From the first line onward, reproduce the records exactly; the final line to include is the one holding "ナッツとかチーズとか並べておつまみプレート(*≧∀≦)シ デザート並べてもオシャレかも♪ 【商品詳細】".

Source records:
_ _ _ _

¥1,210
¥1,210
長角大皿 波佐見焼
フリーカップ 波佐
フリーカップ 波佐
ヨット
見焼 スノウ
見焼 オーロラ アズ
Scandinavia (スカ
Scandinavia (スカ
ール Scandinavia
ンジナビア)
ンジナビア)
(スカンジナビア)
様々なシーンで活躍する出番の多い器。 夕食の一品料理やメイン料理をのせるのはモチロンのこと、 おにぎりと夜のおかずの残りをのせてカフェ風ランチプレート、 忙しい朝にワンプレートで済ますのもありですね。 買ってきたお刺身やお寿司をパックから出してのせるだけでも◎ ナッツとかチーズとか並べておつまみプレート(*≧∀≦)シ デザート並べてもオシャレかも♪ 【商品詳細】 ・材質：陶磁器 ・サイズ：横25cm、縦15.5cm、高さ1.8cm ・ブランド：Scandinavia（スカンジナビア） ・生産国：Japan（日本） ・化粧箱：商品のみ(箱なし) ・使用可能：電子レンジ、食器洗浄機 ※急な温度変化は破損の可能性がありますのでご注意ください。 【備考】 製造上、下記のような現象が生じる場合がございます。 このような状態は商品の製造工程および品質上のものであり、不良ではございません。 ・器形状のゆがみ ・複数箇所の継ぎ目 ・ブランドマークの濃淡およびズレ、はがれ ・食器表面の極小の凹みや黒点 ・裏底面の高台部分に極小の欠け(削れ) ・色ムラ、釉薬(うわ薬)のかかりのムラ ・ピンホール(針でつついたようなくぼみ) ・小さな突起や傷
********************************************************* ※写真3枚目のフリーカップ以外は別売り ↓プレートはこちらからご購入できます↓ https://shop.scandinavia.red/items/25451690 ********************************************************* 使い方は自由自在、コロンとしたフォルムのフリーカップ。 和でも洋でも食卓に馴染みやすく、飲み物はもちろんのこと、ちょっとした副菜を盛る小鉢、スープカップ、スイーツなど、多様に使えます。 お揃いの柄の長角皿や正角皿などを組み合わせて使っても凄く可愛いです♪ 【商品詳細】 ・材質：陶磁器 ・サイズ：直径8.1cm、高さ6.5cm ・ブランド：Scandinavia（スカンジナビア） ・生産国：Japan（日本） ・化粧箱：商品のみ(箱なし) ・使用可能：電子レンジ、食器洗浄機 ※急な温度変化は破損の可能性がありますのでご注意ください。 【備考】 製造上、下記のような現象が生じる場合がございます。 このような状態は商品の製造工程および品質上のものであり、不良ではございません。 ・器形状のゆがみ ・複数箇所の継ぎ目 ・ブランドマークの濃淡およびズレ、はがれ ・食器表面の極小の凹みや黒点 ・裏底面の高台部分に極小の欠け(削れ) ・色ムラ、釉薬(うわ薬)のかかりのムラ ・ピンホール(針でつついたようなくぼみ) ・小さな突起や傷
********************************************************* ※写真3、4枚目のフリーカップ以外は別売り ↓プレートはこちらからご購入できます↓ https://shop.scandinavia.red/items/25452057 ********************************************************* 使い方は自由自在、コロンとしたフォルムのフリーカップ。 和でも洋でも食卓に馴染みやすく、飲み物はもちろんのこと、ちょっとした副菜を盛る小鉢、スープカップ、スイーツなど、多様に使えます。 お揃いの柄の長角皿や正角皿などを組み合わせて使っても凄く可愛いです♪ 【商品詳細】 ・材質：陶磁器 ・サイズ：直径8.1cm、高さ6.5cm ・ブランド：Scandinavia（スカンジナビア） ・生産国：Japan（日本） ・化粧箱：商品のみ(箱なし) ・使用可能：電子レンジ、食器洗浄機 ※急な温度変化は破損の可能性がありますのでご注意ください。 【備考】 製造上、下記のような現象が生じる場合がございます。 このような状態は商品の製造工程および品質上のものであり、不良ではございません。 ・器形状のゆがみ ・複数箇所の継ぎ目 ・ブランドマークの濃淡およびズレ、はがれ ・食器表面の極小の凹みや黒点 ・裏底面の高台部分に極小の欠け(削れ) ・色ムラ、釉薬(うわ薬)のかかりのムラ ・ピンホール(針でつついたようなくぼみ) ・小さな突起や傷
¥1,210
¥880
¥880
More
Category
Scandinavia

_ _ _ _

## Output for this exercise
¥1,210
¥1,210
長角大皿 波佐見焼
フリーカップ 波佐
フリーカップ 波佐
ヨット
見焼 スノウ
見焼 オーロラ アズ
Scandinavia (スカ
Scandinavia (スカ
ール Scandinavia
ンジナビア)
ンジナビア)
(スカンジナビア)
様々なシーンで活躍する出番の多い器。 夕食の一品料理やメイン料理をのせるのはモチロンのこと、 おにぎりと夜のおかずの残りをのせてカフェ風ランチプレート、 忙しい朝にワンプレートで済ますのもありですね。 買ってきたお刺身やお寿司をパックから出してのせるだけでも◎ ナッツとかチーズとか並べておつまみプレート(*≧∀≦)シ デザート並べてもオシャレかも♪ 【商品詳細】 ・材質：陶磁器 ・サイズ：横25cm、縦15.5cm、高さ1.8cm ・ブランド：Scandinavia（スカンジナビア） ・生産国：Japan（日本） ・化粧箱：商品のみ(箱なし) ・使用可能：電子レンジ、食器洗浄機 ※急な温度変化は破損の可能性がありますのでご注意ください。 【備考】 製造上、下記のような現象が生じる場合がございます。 このような状態は商品の製造工程および品質上のものであり、不良ではございません。 ・器形状のゆがみ ・複数箇所の継ぎ目 ・ブランドマークの濃淡およびズレ、はがれ ・食器表面の極小の凹みや黒点 ・裏底面の高台部分に極小の欠け(削れ) ・色ムラ、釉薬(うわ薬)のかかりのムラ ・ピンホール(針でつついたようなくぼみ) ・小さな突起や傷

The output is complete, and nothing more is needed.